## TASK
With the pictures removed, set down all of the entries below exactly.

## RECORDS FOR PROCESSING

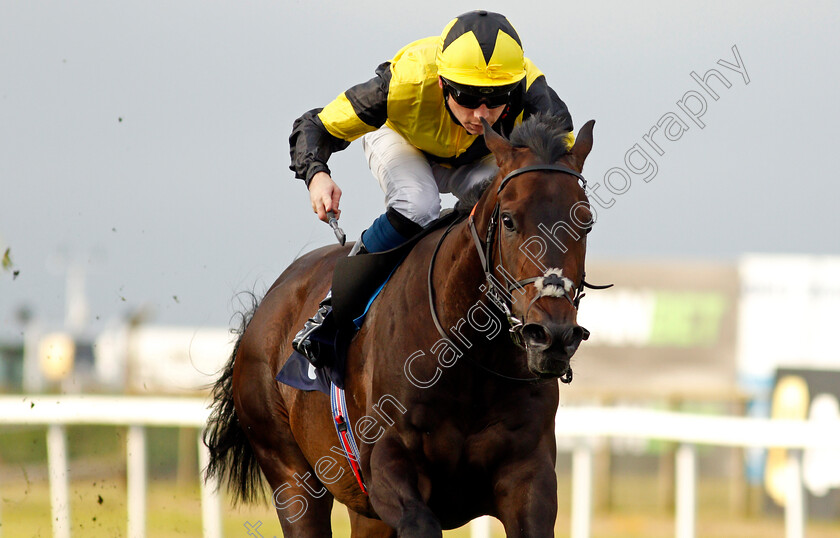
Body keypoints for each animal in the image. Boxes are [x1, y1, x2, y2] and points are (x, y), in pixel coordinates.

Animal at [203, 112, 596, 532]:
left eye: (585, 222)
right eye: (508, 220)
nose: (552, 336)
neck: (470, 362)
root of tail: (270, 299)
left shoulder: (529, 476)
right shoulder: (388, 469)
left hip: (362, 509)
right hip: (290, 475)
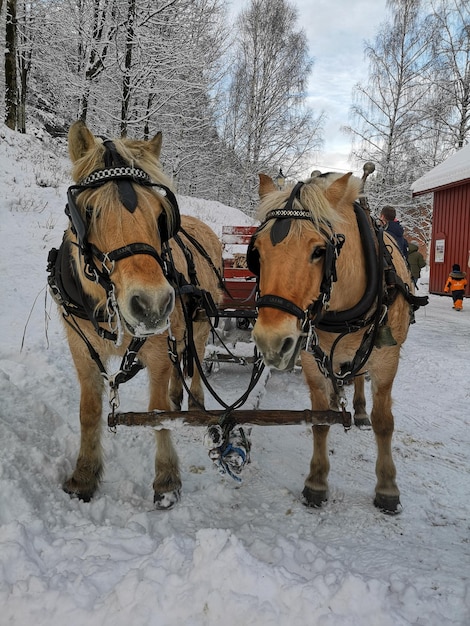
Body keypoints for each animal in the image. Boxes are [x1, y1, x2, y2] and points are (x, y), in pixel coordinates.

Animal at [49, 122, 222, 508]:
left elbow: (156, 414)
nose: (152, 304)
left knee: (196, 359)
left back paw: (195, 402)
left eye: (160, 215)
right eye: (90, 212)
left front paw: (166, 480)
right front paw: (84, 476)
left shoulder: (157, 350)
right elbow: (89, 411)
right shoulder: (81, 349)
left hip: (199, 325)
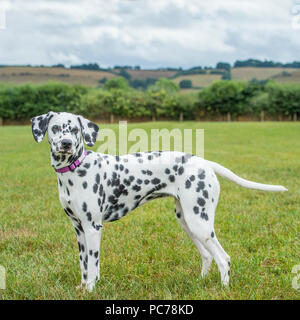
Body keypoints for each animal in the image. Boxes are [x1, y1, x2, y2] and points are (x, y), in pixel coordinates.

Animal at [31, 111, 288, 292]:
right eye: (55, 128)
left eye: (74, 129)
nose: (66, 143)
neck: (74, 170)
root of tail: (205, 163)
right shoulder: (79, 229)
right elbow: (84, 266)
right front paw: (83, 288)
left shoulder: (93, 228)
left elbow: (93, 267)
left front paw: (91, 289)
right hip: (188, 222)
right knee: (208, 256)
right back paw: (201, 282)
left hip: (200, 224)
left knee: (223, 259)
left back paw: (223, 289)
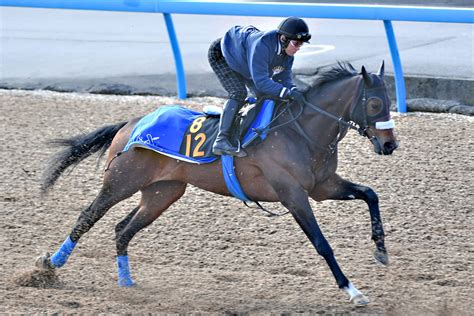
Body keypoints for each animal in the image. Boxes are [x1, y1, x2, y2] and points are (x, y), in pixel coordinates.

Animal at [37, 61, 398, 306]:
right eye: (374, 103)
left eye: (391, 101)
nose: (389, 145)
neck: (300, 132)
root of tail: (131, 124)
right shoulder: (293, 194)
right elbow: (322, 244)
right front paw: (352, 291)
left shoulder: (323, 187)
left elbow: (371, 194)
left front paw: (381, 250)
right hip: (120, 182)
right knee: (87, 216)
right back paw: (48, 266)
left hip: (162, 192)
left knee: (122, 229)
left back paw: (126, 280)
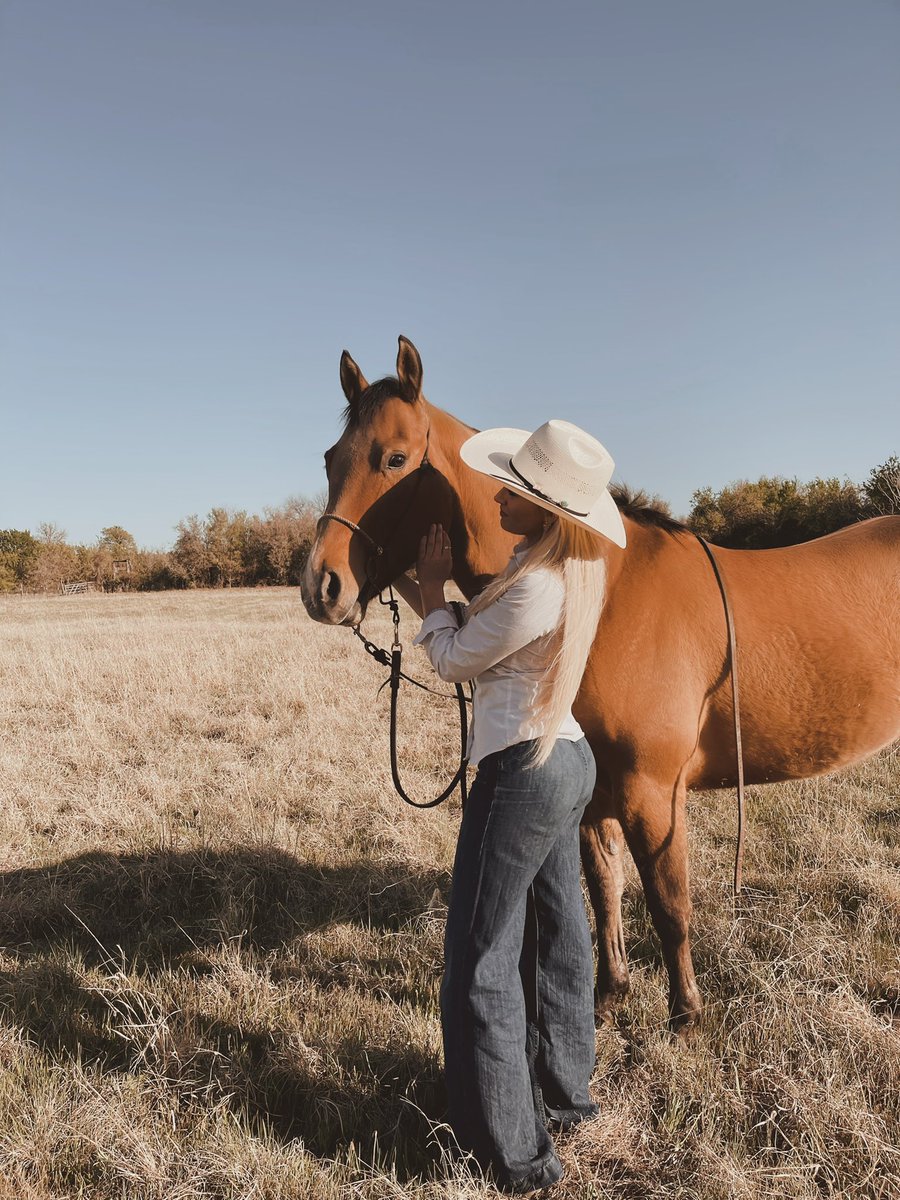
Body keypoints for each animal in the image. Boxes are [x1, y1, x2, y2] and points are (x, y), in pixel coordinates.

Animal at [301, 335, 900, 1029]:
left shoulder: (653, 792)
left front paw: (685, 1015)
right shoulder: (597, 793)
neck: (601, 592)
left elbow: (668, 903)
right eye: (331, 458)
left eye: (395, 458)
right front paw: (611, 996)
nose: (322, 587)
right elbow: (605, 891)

## YOUR RESPONSE
Body keypoints for each animal in the image. Boxes are [x1, y1, x2, y2] and points are (x, y), in pixel coordinates.

Animal at [203, 112, 596, 532]:
left eye: (585, 222)
right eye: (508, 220)
nose: (552, 336)
neck: (470, 362)
root of tail: (270, 299)
left shoulder: (529, 476)
right shoulder: (388, 469)
left hip: (362, 509)
right hip: (290, 475)
Body keypoints for each animal in the image. Boxes are [x1, y1, x2, y2] and points are (x, y), in pixel coordinates.

Animal at [49, 122, 222, 508]:
left elbow: (156, 414)
nose: (152, 304)
left knee: (196, 359)
left back paw: (195, 402)
left eye: (160, 215)
right eye: (90, 212)
left front paw: (166, 480)
right front paw: (84, 476)
left shoulder: (157, 350)
right elbow: (89, 411)
right shoulder: (81, 349)
left hip: (199, 325)
Body keypoints for each animal in the image. Boxes are [x1, y1, x2, y2] and points are (x, y), in pixel coordinates.

Animal at [31, 111, 288, 292]:
right eye: (55, 128)
left eye: (74, 129)
nose: (66, 143)
neck: (74, 170)
root of tail: (205, 163)
right shoulder: (79, 229)
right elbow: (84, 266)
right front paw: (83, 288)
left shoulder: (93, 228)
left elbow: (93, 267)
left front paw: (91, 289)
right hip: (188, 222)
right knee: (208, 256)
right back paw: (201, 282)
left hip: (200, 224)
left knee: (223, 259)
left back paw: (223, 289)
Body keypoints for each animal in the image. Boxes are [x1, y1, x2, y2] and points are (x, y), in pixel coordinates.

Animal at [37, 61, 398, 306]:
right eye: (374, 103)
left eye: (391, 101)
nose: (389, 145)
neck: (300, 132)
root of tail: (131, 124)
right shoulder: (293, 194)
right elbow: (322, 244)
right front paw: (352, 291)
left shoulder: (323, 187)
left elbow: (371, 194)
left front paw: (381, 250)
right hip: (120, 182)
right knee: (87, 216)
right back paw: (48, 266)
left hip: (162, 192)
left knee: (122, 229)
left back paw: (126, 280)
Body keypoints for each animal in the image. Boxes are [x1, y1, x2, y2] and points are (x, y), in pixel coordinates.

Animal at [301, 335, 900, 1029]:
left shoulder: (653, 792)
left front paw: (685, 1015)
right shoulder: (597, 793)
neck: (601, 592)
left elbow: (668, 903)
right eye: (331, 458)
left eye: (395, 458)
right front paw: (611, 996)
nose: (322, 587)
right elbow: (605, 891)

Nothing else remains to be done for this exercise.